Corruption Investigation Office for High-ranking Officials. /Courtesy of News1

The Corruption Investigation Office for High-ranking Officials (CIO) submitted an opposing opinion on the enforcement decree bill for the Major Crime Investigation Agency (Jung Sucheong), which launches in Oct. this year. It said the requirement to notify Jung Sucheong when major crimes are detected during investigations could undermine the CIO's investigative independence and secrecy (confidentiality).

The CIO said at a regular briefing on the 30th that it opposed the enforcement decree bill for the Jung Sucheong Act and submitted revised opinions the previous day in an official document to the establishment support team for Jung Sucheong under the Ministry of the Interior and Safety.

The enforcement decree bill the CIO took issue with contains a clause that says, "When another investigative agency detects a major crime in the course of investigating a crime, it shall notify the head of the Major Crime Investigation Agency, but if the content of a complaint or accusation is unclear or there is no practical benefit to an investigation, it shall be excluded from notification."

The CIO's position is that if the enforcement decree bill is implemented as is, the CIO's independence could be hollowed out.
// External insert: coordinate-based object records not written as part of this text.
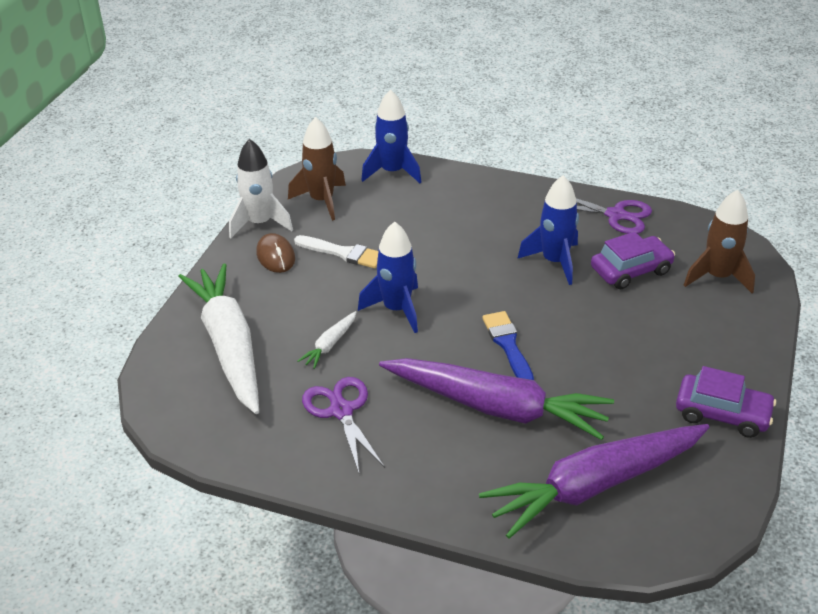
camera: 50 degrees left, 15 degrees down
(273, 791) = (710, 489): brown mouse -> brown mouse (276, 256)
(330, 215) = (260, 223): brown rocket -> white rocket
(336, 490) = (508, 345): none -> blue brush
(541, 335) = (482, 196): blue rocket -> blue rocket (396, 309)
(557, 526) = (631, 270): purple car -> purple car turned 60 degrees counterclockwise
Jung Sucheong, which is under the direction of the Ministry of the Interior and Safety (MOIS), would become aware of most of the cases the CIO is currently investigating while maintaining security, and such information could travel up the chain of command.

The CIO also says the enforcement decree bill runs counter to the CIO's priority investigative authority and the purpose of the detection-notification system. Because detection notification is a mechanism that allows the CIO to exercise its transfer request authority in a substantive way, the notification flow should reasonably go from Jung Sucheong to the CIO.

However, the CIO explains that the bill is designed in reverse because it requires the CIO to notify Jung Sucheong, which does not have priority investigative authority. In particular, it expressed concern that if the clause remains, confusion between agencies will be unavoidable because most of the CIO's investigative subjects under the Jung Sucheong Act overlap with Jung Sucheong's investigative subjects.

In response, the CIO said it requested that the enforcement decree bill be revised to exclude the CIO's investigative subjects from Jung Sucheong's detection-notification scope. The CIO said, "We hope sufficient discussion will take place during the remaining period."